Les diplômés chômeurs… au travail

Written by on 12 mars 2012 in Travailler - Commentaires fermés

Titulaires d’une maîtrise ou d’un doctorat, 220 000 diplômés tunisiens sont au chômage. L’Union des diplômés chômeurs (UDC) tente, depuis 2006, de lutter contre ce fléau.

Salem Ayari, une maîtrise en langue arabe, un master en sociologie, et chômeur. (photos CFJ/ T.C.)

Salem Ayari est un chômeur surdiplômé : une maîtrise en langue arabe et un master en sociologie. Alors, pour ne pas rester inactif, il porte une casquette supplémentaire : coordinateur national de l’Union des diplômés chômeurs (UDC).

Créé en mai 2006, « pour lutter en faveur du droit du travail, contre la corruption de l’Etat de Ben Ali et, surtout, pour donner des idées afin de diminuer le taux de chômage tunisien », l’UDC compte aujourd’hui 24 bureaux régionaux – un par gouvernorat – et 10 000 adhérents. Preuve que la cause fédère. Il faut dire que sur les 740 000 chômeurs que compte la Tunisie, 220 000 sont diplômés (dont 90 000 ont entre 35 et 48 ans). « Après la Révolution, le nombre a explosé, précise Salem Ayari. Et ça va empirer : en juillet prochain, 65 000 chômeurs supplémentaires vont sortir de l’Université. »

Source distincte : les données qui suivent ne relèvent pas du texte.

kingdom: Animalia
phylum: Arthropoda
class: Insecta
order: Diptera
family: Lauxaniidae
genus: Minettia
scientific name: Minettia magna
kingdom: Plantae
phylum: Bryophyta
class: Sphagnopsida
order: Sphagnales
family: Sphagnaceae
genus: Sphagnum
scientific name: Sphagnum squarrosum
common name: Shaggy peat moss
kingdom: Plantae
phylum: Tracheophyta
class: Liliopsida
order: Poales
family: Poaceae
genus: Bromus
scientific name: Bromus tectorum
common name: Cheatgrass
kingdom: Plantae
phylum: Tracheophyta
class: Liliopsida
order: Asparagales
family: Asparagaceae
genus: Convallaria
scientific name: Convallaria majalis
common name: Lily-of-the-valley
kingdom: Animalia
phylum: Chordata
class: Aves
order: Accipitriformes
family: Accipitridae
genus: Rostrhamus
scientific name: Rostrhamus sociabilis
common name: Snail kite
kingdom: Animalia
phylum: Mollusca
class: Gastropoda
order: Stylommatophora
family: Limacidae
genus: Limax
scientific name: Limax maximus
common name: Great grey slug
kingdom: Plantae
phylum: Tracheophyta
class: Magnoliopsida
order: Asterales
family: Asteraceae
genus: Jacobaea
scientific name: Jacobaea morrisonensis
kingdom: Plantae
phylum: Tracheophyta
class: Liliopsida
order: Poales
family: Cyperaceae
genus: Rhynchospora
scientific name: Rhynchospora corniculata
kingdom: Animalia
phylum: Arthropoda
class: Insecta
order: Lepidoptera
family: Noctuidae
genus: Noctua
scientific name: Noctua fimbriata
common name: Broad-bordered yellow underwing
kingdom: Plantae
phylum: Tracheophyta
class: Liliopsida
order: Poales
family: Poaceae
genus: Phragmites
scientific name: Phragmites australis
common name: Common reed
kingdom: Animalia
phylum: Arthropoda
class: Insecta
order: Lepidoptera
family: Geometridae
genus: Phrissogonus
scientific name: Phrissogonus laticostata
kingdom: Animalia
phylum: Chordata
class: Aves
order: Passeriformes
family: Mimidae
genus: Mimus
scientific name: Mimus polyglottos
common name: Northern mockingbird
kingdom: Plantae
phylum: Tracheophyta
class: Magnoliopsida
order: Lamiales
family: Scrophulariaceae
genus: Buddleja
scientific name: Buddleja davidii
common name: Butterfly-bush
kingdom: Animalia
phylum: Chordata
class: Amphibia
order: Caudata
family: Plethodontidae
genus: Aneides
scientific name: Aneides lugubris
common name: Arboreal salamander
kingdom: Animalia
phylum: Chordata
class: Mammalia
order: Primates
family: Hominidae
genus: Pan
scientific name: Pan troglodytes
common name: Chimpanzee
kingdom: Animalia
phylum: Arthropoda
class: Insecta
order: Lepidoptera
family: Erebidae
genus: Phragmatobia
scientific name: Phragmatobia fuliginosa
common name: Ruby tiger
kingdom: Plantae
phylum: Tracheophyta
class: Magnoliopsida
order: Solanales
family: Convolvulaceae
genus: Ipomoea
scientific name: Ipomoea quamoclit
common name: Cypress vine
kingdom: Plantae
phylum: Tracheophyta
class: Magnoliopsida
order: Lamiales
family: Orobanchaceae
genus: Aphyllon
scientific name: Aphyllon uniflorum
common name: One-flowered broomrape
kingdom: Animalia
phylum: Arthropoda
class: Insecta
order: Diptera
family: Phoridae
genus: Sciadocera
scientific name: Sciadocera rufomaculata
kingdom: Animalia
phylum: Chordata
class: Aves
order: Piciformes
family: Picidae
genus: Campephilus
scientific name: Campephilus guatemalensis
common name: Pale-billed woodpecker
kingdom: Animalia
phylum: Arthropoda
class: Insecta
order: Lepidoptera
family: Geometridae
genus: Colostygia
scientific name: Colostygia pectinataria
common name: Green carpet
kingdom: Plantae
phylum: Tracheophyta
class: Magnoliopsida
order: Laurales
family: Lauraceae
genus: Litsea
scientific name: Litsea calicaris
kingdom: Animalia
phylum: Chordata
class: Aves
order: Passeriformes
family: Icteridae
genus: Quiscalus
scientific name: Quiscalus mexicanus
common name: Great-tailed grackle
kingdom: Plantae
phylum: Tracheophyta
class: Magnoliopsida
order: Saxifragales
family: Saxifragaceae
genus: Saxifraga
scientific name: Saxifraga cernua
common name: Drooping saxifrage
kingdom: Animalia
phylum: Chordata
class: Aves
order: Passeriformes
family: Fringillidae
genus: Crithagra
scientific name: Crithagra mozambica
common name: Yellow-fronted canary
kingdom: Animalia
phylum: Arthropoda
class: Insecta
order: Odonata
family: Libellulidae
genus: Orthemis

Face à un gouvernement « qui donne des chiffres mais pas de réponses », l’UDC lutte pour faire entendre ses propositions. Son cheval de bataille : qu’une indemnité soit versée à tous les chômeurs. « On réclame au moins 300 dinars par mois (150 euros), mais pas uniquement pour les diplômés, précise Salem Ayari. Il faut donner l’avantage à ceux qui ont plus de cinq ans de chômage. »

L’UDC réclame également « que l’Etat pousse le secteur privé à embaucher et qu’il facilite la création d’entreprises pour les jeunes », ajoute Belkacem Ben Abdallah, membre du bureau exécutif de l’Union. En février, l’UDC a entamé des discussions sur l’emploi dans les bureaux régionaux avec des associations, des partis politiques et d’autres acteurs de la société civile. Début avril, c’est à Tunis que se tiendra la discussion nationale. « Il faut stabiliser l’UDC dans la vie politique et sociale : on doit viser l’Histoire », conclut-il.

 Rayés des concours nationaux

Ambitieux programme pour une association qui a vécu cinq ans avec les intimidations du régime de Ben Ali. « En 2006, lorsqu’on a voulu fonder l’UDC, l’administration a refusé notre dépôt légal », se souvient Belkacem Ben Abdallah. « Avant, on n’avait pas le droit de parler, ni de faire des réunions ou des sit-in. Des membres de l’UDC ont été agressés, emprisonnés et éliminés des concours nationaux », rappelle Salem Ayari, qui n’a réussi à obtenir son visa qu’en février 2011. On a le droit désormais de parler de la face cachée du miracle tunisien.